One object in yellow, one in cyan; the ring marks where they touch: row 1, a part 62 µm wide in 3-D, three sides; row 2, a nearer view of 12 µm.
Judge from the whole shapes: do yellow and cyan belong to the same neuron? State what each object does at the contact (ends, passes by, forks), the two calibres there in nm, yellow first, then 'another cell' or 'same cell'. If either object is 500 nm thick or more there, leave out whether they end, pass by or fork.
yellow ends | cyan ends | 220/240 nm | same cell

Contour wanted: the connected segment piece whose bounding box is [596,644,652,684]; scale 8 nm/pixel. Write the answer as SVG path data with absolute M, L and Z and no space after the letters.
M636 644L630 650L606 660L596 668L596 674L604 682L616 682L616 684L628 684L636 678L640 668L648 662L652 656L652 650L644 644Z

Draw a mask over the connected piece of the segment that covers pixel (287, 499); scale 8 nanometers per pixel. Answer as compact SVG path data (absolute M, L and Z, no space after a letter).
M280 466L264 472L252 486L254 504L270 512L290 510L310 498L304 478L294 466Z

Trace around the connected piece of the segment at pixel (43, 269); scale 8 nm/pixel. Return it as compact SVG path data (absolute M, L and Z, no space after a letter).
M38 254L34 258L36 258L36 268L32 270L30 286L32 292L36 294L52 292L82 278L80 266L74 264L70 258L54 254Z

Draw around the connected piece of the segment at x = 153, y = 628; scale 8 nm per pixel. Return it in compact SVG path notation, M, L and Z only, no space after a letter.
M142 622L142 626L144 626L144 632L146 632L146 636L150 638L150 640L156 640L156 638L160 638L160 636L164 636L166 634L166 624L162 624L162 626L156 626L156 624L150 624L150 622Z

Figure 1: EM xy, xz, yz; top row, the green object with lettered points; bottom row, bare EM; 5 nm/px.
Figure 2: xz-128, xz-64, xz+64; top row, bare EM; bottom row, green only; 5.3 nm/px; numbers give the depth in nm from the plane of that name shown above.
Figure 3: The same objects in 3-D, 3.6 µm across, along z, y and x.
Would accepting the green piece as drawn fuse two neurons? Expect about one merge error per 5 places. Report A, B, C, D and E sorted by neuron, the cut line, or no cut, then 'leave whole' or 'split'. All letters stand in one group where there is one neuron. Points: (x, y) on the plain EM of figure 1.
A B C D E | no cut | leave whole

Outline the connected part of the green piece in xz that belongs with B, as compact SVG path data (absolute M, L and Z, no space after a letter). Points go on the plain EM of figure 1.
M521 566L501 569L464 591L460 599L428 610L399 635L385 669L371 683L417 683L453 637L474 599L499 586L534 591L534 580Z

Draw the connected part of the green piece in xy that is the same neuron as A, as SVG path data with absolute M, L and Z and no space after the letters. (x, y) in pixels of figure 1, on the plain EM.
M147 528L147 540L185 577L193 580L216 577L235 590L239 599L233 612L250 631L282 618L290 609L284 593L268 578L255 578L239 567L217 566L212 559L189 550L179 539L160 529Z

-------

Across the records above, how many lines does the word "bare" appear on? Reply with the number only.

## Answer below:
2